4. Snowflake, Inc. (NYSE:SNOW)
Coatue Management’s Stake Value: $1.05 billion
Percentage of Coatue Management’s 13F Portfolio: 4.14%
Number of Hedge Fund Holders: 70
Snowflake Inc. (NYSE:SNOW) is a cloud-based data storage and analytics services company headquartered in Montana. The company has a market capitalization of $101.67 billion, and is ranked fourth on our list of the 10 tech stocks to buy according to billionaire Philippe Laffont.
At the end of the second quarter of 2021, 70 hedge funds in the database of Insider Monkey held stakes worth $12.5 billion in Snowflake Inc. (NYSE:SNOW). This is compared to 71 hedge funds in the preceding quarter with stake worth $12.96 billion. According to the last 13F Filings, Philippe Laffont owns over 4.37 million shares of Snowflake, Inc. (NYSE:SNOW), worth more than 1.05 billion, representing 4.14% of his investment firms investment portfolio.
On September 30, BTIG analyst Gray Powell upgraded Snowflake Inc. (NYSE:SNOW) to a Buy rating from Neutral, with a $353 price target.

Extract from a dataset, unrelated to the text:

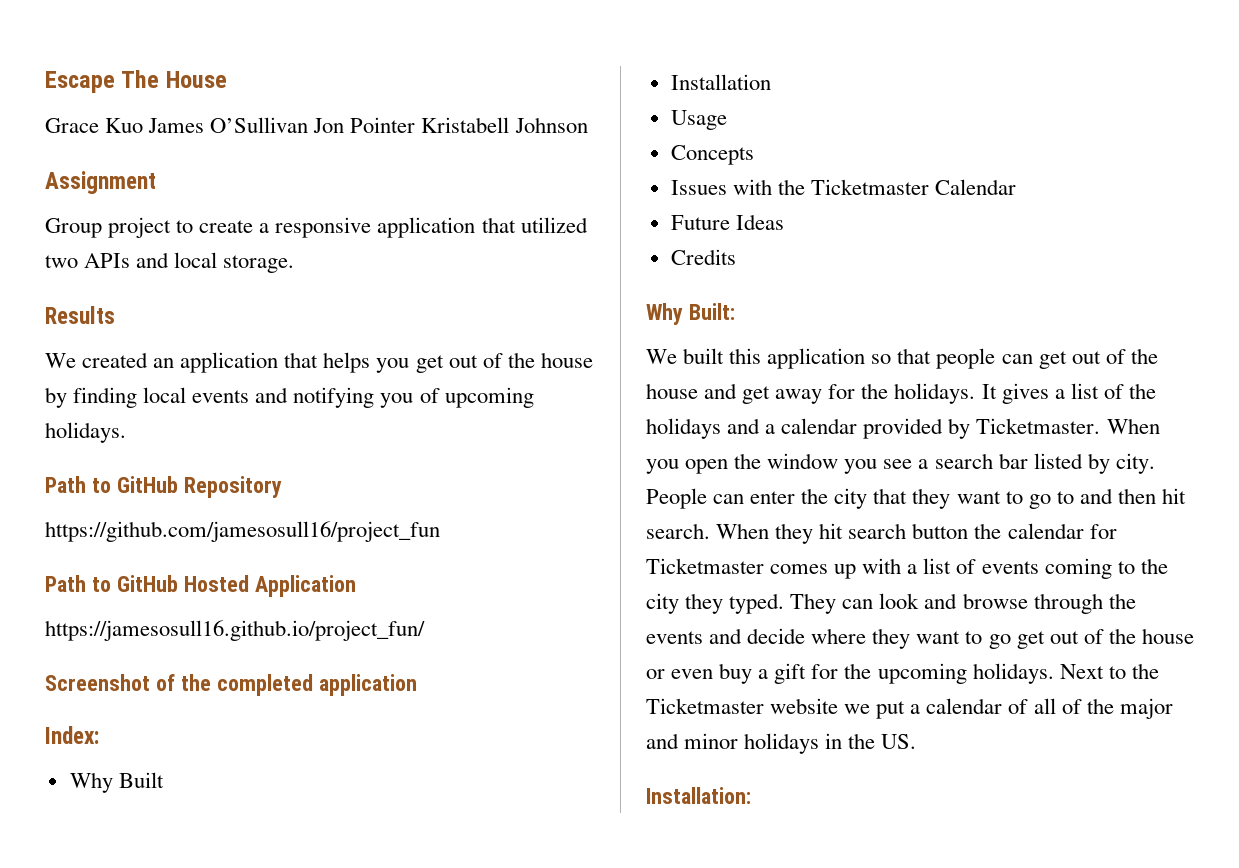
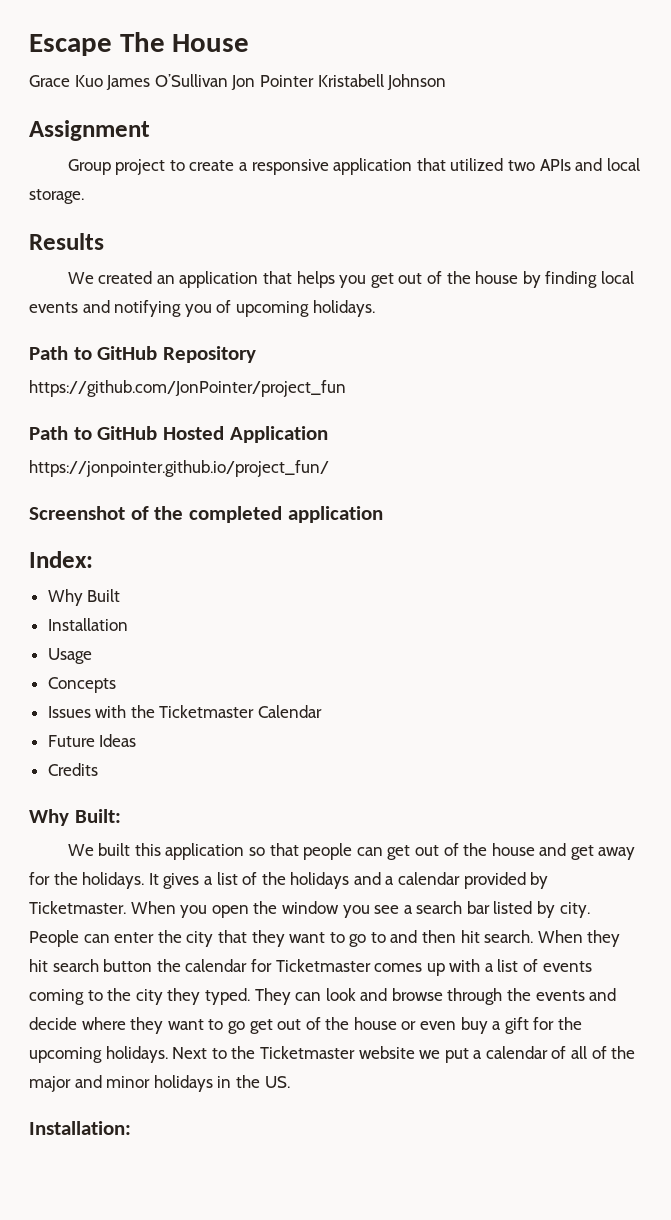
[45,521,440,542] https://github.com/jamesosull16/project_fun -> [29,380,346,397] https://github.com/JonPointer/project_fun
[45,620,425,641] https://jamesosull16.github.io/project_fun/ -> [29,460,329,477] https://jonpointer.github.io/project_fun/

RiverPark Large Growth Fund, in their Q1 2021 investor letter, mentioned their new position in Snowflake Inc. (NYSE:SNOW). Here is what the fund said:
“We also established a position in Snowflake during the quarter. Snowflake offers cloud-based data storage and analytics, generally termed “data warehouse-as-a-service.” The data warehousing market—created by the massive, growing amount of user, customer, and account data and the need to search and analyze it—has historically stored its data on physical servers located on-premises. The cloud data platform market—storing data off-premises on cloud servers—is a relatively new $70 billion+ market. Significantly, incremental warehouse data capacity and renewals are expected to be driven by and to the cloud, with more than 75% of databases in the cloud by 2022.
Snowflake requires absolutely no infrastructure management from its users, is fully scalable for each customer, runs on Amazon, Microsoft, or Google cloud platforms, and most critically, Snowflake helps companies analyze their data. The company also has a unique, customer-aligned billing model based on usage. All of which has led to Snowflake being among the leaders of this highly fragmented market, posting 124% revenue growth last year. SNOW’s growth comes from the combination of more customers—which grew 73% last year—and customers buying more services—the company boasts an amazing 150%+ net customer retention. The company’s growing scale has also led to increasing gross margin and operating leverage, up 1,100 basis points and 8,200 basis points, respectively, over the past two years. The company has guided to FCF break-even this year, and with the company’s capital expenditure-light model—Snowflake uses the public cloud for hosting—we expect FCF to grow much faster than revenue growth, which we forecast to grow comfortably more than 50% per year for the next several years. Additionally, we have great confidence in the SNOW management team, which previously had an enormously successful run guiding one of our other core Cloud software holdings ServiceNow.”